Azhy Robertson and Adam Driver in Marriage Story. © Courtesy of Netflix

I think my films all contend with our expectations for ourselves, for each other, for the world. And also, happiness: The presence or lack of it, the obstacles in one’s way to joy. It’s a human thing, but it’s also cultural, very American.

For Baumbach, one of the many sadnesses in a divorce is “that you’re not going to take the journey with this person you thought you were. Your plans for the rest of your life are permanently altered. For this reason, it was important to me that they be relatively younger people, married for the first time; they’ve gone into this thing with the best of intentions — they’re trying to do something big, which is what everybody does when they get married.”

My films are also about identity. They explore how we often define ourselves in relation to other people

© Courtesy of Netflix

“Whether it’s imitation, as it is for 16-year-old Walt in Squid and the Whale, or in opposition to the world at large, as it for 40-year-old Greenberg. Those movies are about the search for self, but at different moments in life. Frances Halladay, at 27, is looking for herself in various neighborhoods and apartments and people. In While We’re Young (2014) the search for identity is projected onto another younger couple.

In Marriage Story, Charlie and Nicole were defined by the marriage and the family unit, and without that, they’re seeking new identities. The movie is about individual happiness but also a collective happiness — the marriage is over but the family lives on. In the end, although driven to the brink of division, Nicole and Charlie find commonality in their need to be good parents to their son.”


Noah Baumbach  is an American film director and screenwriter. He is known for making comedies set in New York City, and his works are inspired by writer-directors such as Woody Allen and Whit Stillman.

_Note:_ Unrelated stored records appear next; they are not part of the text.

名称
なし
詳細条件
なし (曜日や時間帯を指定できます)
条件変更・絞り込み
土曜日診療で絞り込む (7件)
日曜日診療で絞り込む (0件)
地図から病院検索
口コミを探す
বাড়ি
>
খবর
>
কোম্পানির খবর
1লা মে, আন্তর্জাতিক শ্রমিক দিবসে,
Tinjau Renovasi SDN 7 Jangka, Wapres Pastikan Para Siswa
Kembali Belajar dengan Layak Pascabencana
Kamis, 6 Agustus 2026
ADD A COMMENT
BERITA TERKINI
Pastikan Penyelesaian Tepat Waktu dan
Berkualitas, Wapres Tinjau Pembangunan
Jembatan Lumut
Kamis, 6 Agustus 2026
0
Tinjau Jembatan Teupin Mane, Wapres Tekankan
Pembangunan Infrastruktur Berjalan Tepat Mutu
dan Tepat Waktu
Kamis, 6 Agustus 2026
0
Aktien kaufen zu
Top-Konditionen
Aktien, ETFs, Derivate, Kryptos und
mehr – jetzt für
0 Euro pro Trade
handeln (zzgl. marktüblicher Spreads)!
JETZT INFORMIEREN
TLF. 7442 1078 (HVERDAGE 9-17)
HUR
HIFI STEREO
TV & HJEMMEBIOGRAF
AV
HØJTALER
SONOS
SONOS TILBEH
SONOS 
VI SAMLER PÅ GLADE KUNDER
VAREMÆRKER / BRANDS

Baumbach gained attention for his early films Kicking and Screaming (1995), and Mr. Jealousy (1997). His breakthrough film The Squid and the Whale (2005) earned him a nomination for the Academy Award for Best Original Screenplay. He started with his long time collaborations with Gerwig with Greenberg (2010) and continued with Frances Ha (2013), Mistress America (2015), White Noise (2022), and Barbie (2023).

His other films include Margot at the Wedding (2007), While We’re Young (2014), and The Meyerowitz Stories (2017). His film Marriage Story (2019) earned an Academy Award for Best Picture nomination and Baumbach’s second Best Original Screenplay nomination. He is also known for co-writing with Anderson on The Life Aquatic with Steve Zissou (2004) and Fantastic Mr. Fox (2009).